• **Text section**:
____

Tag Archives: career break

Sharing a Story: Life on the Road

This post is part of the “Sharing a Story” series where I use a picture to reflect on our year on the road.  Click on the “sharing a story” tag at the bottom of the post to see more of the series.

Seeing our sandwiches in a boots box reminds me of life on the road more than any other picture.  A road trip is filled with beautiful sunsets, starry skies, and breath taking vistas.  In between, you are spilling crumbs on your car seat cushions as you try to pull together a sandwich without getting out of the car because there is a downpour outside.

We developed this boot box storage system in the 2nd half of our journey.  From the passenger’s seat you could barely access the fridge and barely access the non-perishable rubbermaid food box.  After near shoulder dislocation, we stored some snacks and non-perishable lunch fixings in the boots box and had it rest on top of fridge for convenient access.

Having easy to reach snacks on hand saved us from what Brad and Sheena have termed “Hanger”.  This is the special kind of angry that arises when someone (usually a woman) has low blood sugar.  When hanger surfaces in the middle of driving when there are no restaurants for miles and no nice picnic options, a boots box full of nuts, chips, and raisins is a life saver.

Whenever possible, the boots box became a lunch box for transporting our sandwiches to a picnic table overlooking a lake or valley.  Just as often though, we sat in the car, eating silently as we restored perspective through sugar and protein.

Recently Jay met me at my work and we headed outside for a picnic lunch.  He had made sandwiches and brought out the plastic cups for juice.  It felt like a moment of normalcy in an otherwise surreal couple of months.  Maybe if we pull together a picnic lunch and take it out on the lawn in a boots box, we’ll be able to eat peacefully, gather our thoughts, and be ready for where the road is taking us.

Working for AmeriCorps Youth in Action

As of today I have spent two months in my new job as Program Coordinator for the AmeriCorps Youth in Action Program at Northern Arizona University.  On the road I occasionally missed work.  I know that sounds like heresy, but it’s true.  I missed the opportunity to work on a project or program with other people in order to make a difference in people’s lives.  Working in a community garden or preparing meals at SAME Cafe, Jay and I made a direct impact and it felt awesome.  Serving meals to people who are hungry is important and meaningful work.  That said, when you have the opportunity to look at the whole picture and reduce the line at the door, that is truly meaningful.  I missed that.  I missed getting around a table with other people who wanted to create lasting change and figure out creative solutions to social problems.

____

• **Data records**:
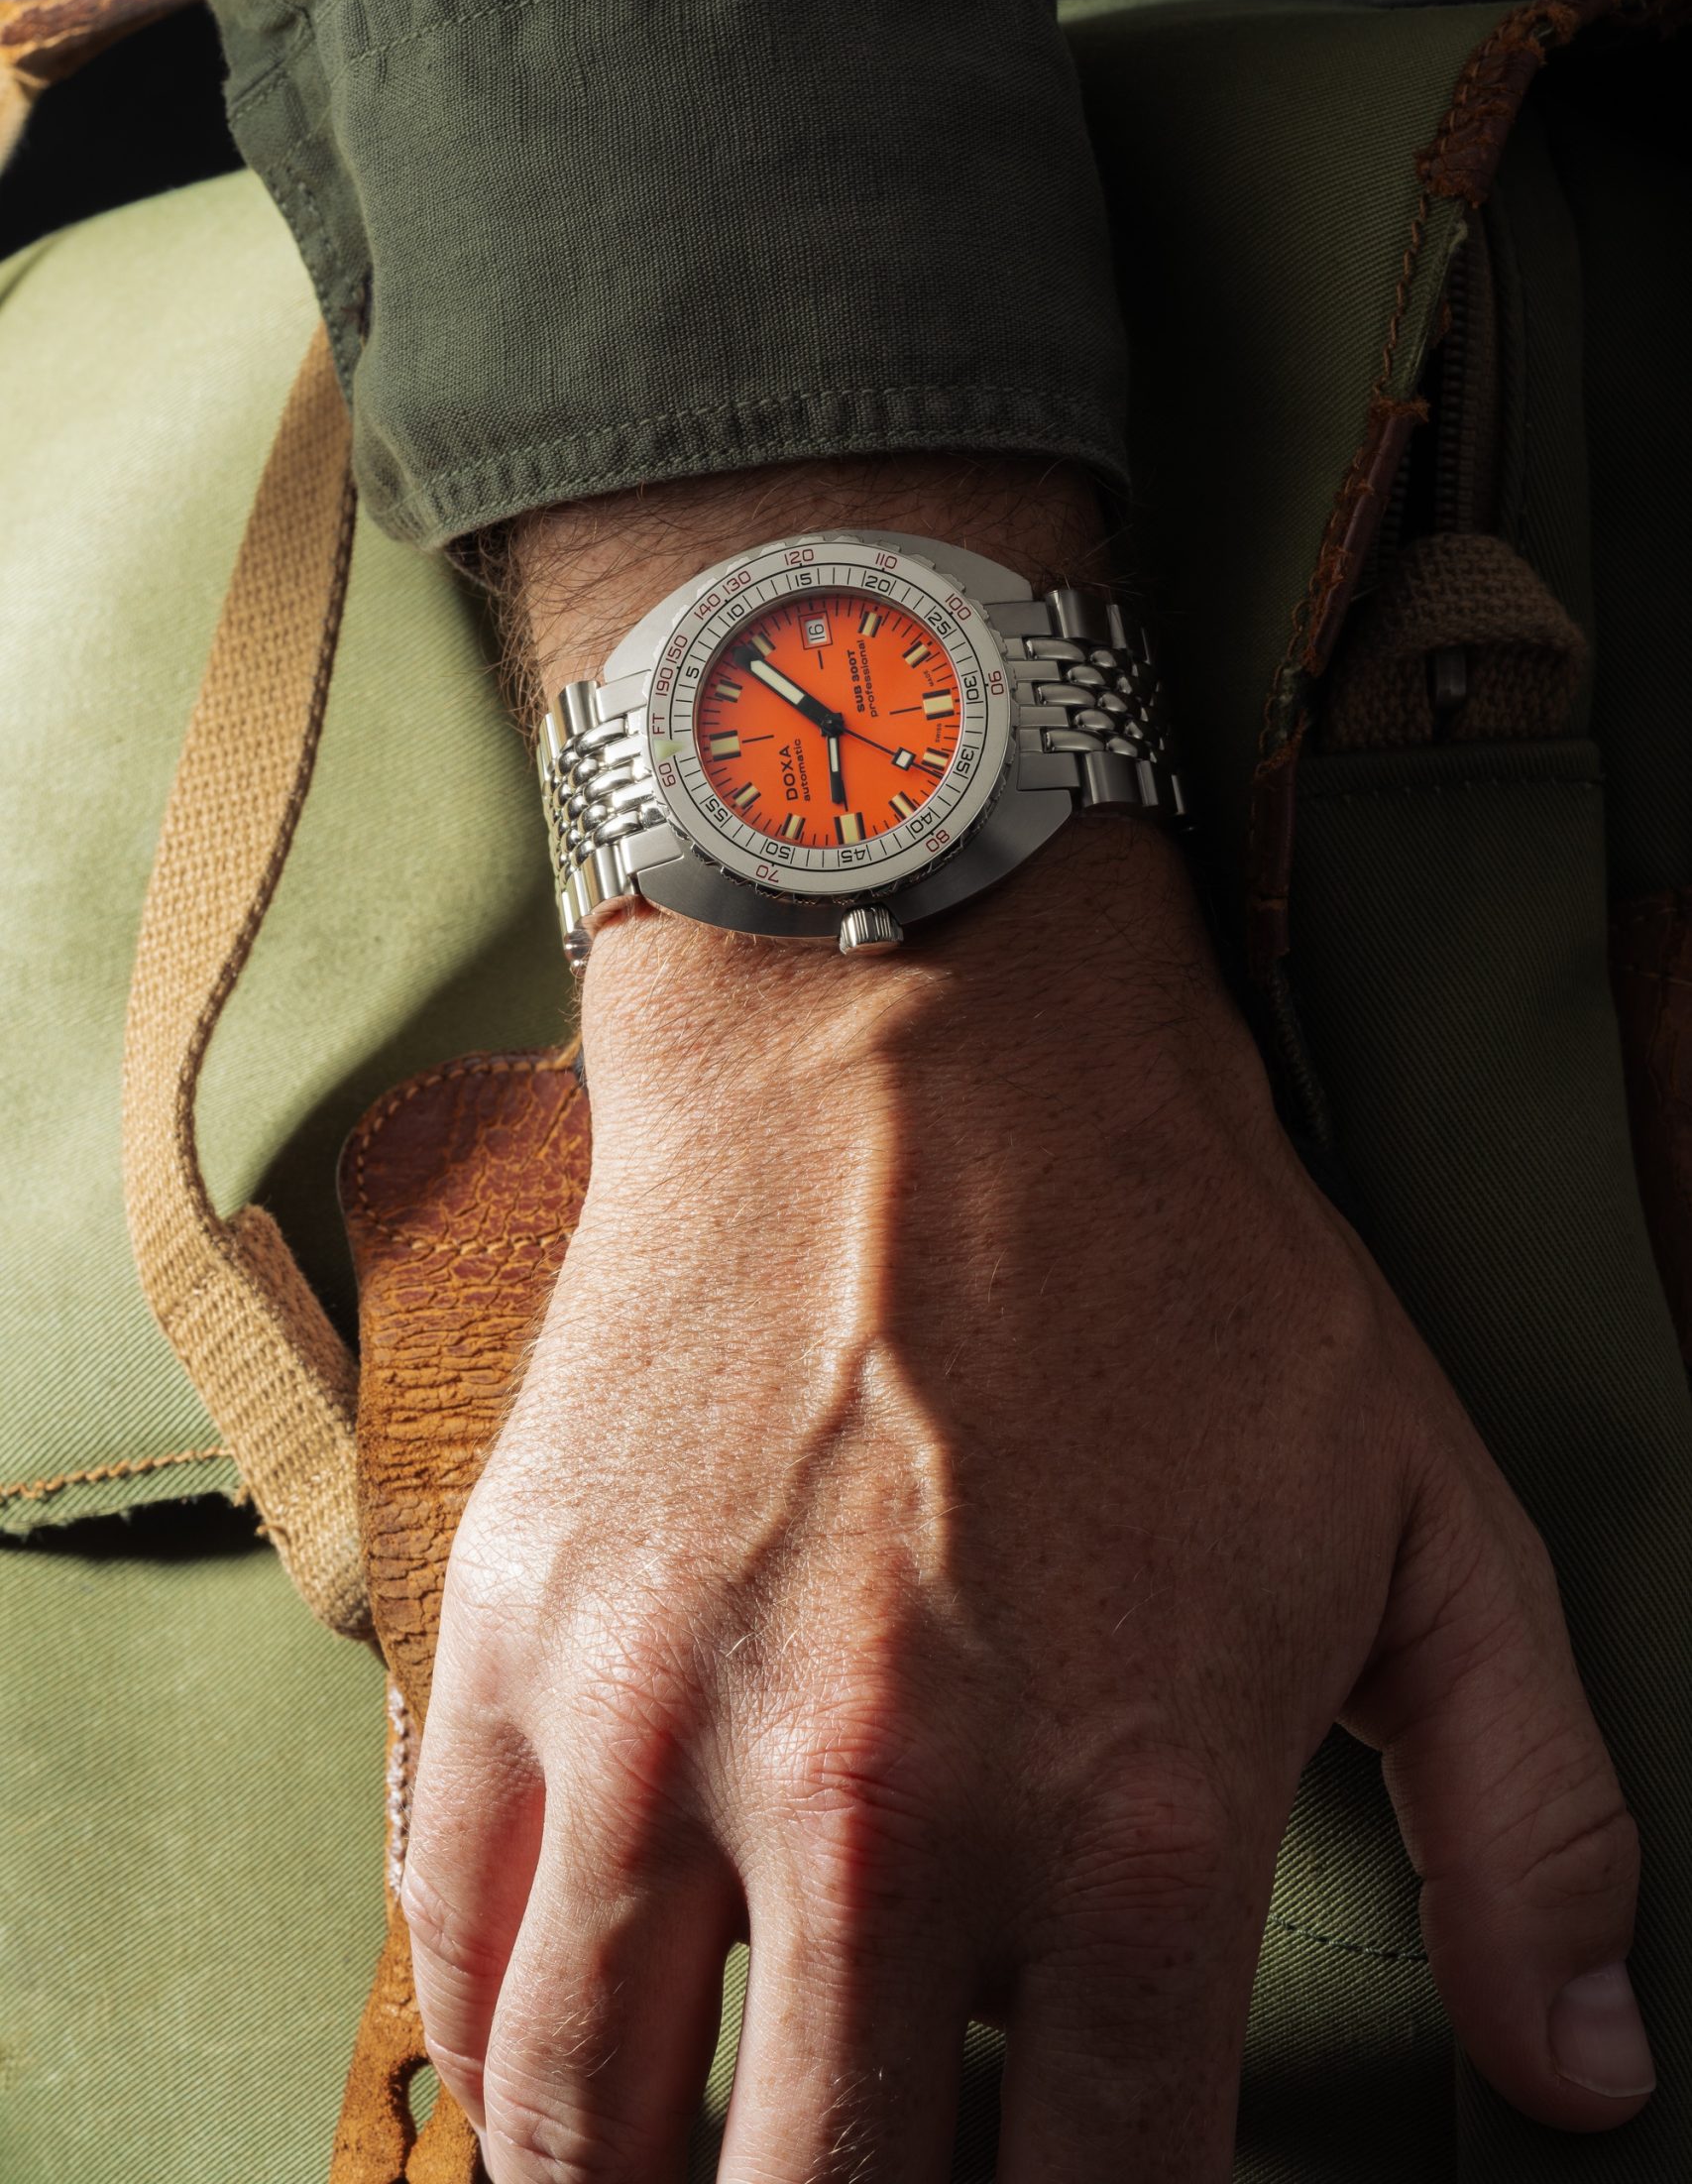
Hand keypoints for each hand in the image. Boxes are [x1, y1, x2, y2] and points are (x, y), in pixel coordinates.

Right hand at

____

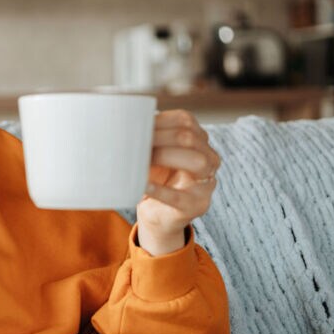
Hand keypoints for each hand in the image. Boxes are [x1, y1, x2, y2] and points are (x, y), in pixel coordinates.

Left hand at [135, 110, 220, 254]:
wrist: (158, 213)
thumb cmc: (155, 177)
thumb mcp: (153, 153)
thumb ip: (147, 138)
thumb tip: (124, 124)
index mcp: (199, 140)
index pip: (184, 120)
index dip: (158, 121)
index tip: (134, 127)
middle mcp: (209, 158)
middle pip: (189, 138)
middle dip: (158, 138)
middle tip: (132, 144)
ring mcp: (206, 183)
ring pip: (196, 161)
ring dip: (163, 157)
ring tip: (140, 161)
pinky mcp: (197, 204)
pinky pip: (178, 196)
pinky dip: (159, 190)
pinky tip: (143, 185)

____

Rewrite the stretch of the road-trip post from "Having easy to" through "sugar and protein.", renaming "boots box" as "shoe box" wherever it appears.

Having easy to reach snacks on hand saved us from what Brad and Sheena have termed “Hanger”.  This is the special kind of angry that arises when someone (usually a woman) has low blood sugar.  When hanger surfaces in the middle of driving when there are no restaurants for miles and no nice picnic options, a shoe box full of nuts, chips, and raisins is a life saver.

Whenever possible, the shoe box became a lunch box for transporting our sandwiches to a picnic table overlooking a lake or valley.  Just as often though, we sat in the car, eating silently as we restored perspective through sugar and protein.